# TASK OBJECTIVE
Can you render all the lines below as a two-column CSV with the headers "rank" and "name"? Give one row per line, each field quoted and any line breaks replaced with spaces, and leave the pictures out.
----- GIVEN DATA
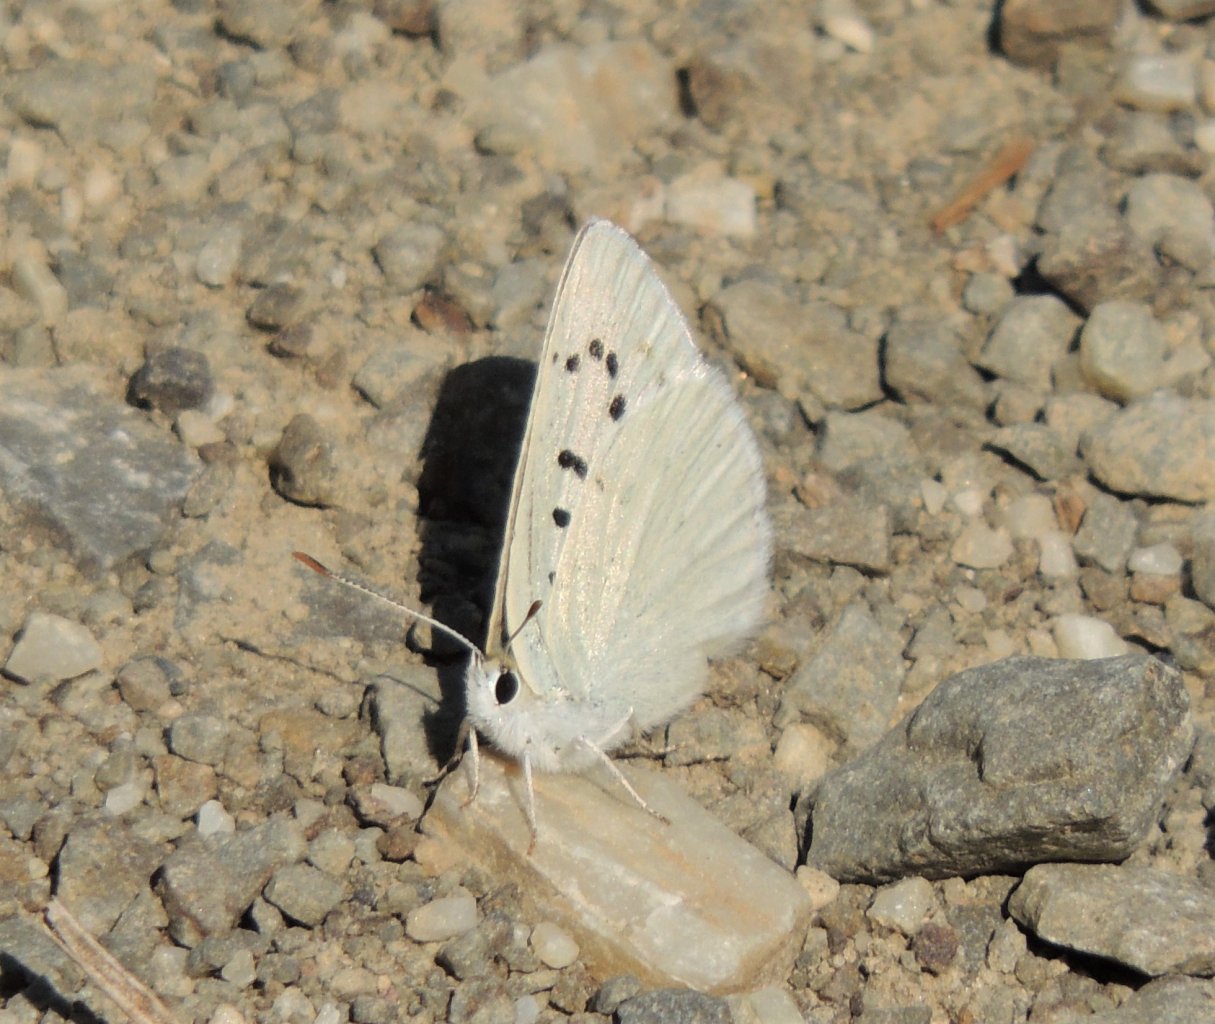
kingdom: Animalia
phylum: Arthropoda
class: Insecta
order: Lepidoptera
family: Lycaenidae
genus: Lycaena
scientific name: Lycaena heteronea
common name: Blue Copper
----------
# SOLUTION FOR THIS PROBLEM
rank,name
"kingdom:","Animalia"
"phylum:","Arthropoda"
"class:","Insecta"
"order:","Lepidoptera"
"family:","Lycaenidae"
"genus:","Lycaena"
"scientific name:","Lycaena heteronea"
"common name:","Blue Copper"